▶ [WHAT THE TASK ASKS]: Please locate each line in the records below that contains the word "temperature", and copy those lines. Matching is case-sensitive.
----
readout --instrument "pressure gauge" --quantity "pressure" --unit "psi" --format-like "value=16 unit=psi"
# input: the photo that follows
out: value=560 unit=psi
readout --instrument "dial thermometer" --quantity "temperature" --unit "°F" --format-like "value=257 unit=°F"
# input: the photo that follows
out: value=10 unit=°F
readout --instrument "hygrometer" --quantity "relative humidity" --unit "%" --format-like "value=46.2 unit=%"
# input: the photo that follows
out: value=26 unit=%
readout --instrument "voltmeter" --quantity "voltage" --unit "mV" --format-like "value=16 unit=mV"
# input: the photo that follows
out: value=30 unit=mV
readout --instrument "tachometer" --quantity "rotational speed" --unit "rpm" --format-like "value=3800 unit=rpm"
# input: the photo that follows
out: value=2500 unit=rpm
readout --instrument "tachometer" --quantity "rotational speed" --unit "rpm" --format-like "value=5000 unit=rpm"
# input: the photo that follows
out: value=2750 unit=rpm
----
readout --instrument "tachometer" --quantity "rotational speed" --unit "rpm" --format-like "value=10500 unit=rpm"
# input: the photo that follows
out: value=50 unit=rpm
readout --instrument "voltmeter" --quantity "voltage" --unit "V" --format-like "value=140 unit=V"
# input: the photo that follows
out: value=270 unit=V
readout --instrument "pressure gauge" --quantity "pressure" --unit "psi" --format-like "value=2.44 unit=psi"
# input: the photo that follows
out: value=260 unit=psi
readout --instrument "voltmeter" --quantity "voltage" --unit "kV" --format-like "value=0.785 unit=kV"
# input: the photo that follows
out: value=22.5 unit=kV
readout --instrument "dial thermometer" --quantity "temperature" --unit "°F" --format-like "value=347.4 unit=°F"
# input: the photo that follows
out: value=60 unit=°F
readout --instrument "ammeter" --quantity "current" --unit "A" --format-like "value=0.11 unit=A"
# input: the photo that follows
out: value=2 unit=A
----
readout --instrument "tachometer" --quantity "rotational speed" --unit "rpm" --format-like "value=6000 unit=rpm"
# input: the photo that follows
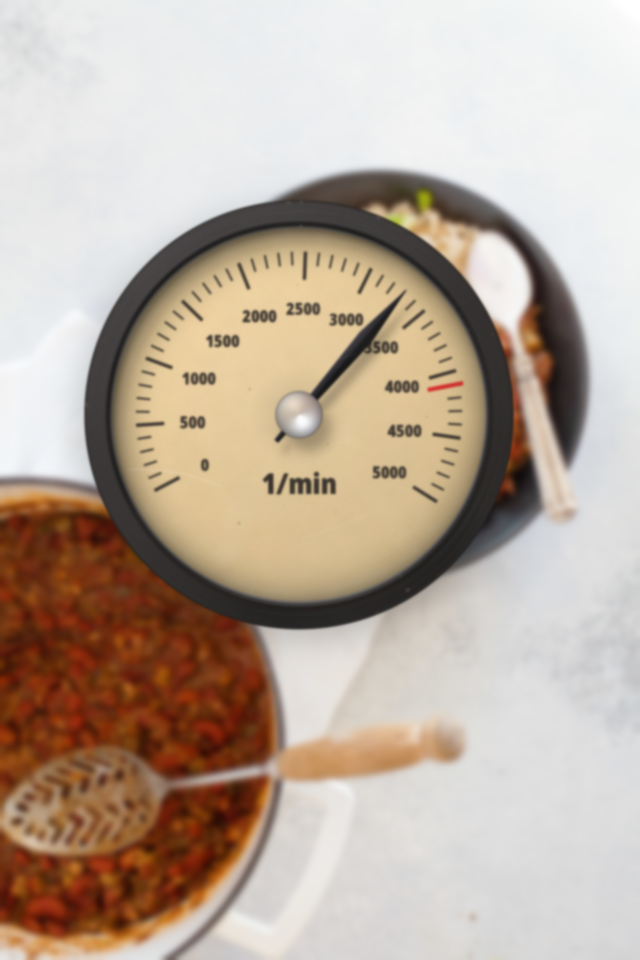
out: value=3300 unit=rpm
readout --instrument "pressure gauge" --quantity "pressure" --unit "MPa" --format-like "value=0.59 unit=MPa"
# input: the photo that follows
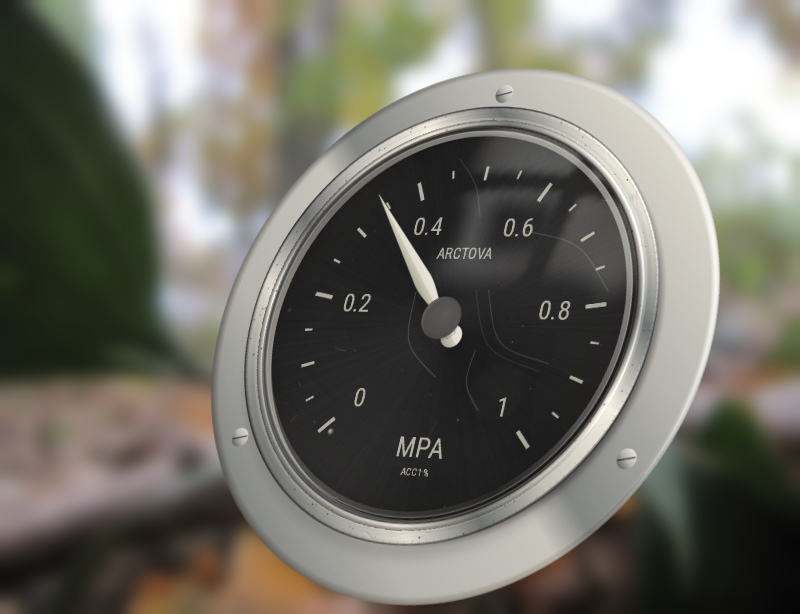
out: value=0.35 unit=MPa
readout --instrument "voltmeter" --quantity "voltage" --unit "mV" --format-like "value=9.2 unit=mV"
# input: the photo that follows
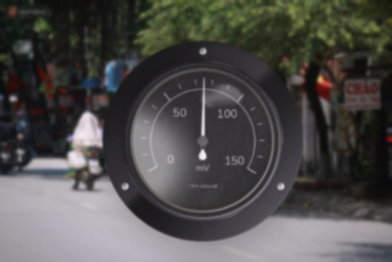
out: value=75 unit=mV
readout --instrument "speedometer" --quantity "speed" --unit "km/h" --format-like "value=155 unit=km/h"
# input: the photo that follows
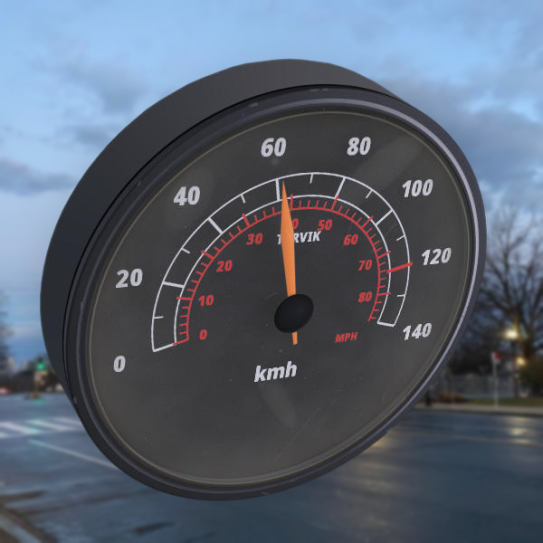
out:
----
▶ [SOLUTION TO THE PROBLEM]:
readout --instrument "dial thermometer" --quantity "temperature" --unit "°F" --format-like "value=257 unit=°F"
readout --instrument "dial thermometer" --quantity "temperature" --unit "°F" --format-like "value=347.4 unit=°F"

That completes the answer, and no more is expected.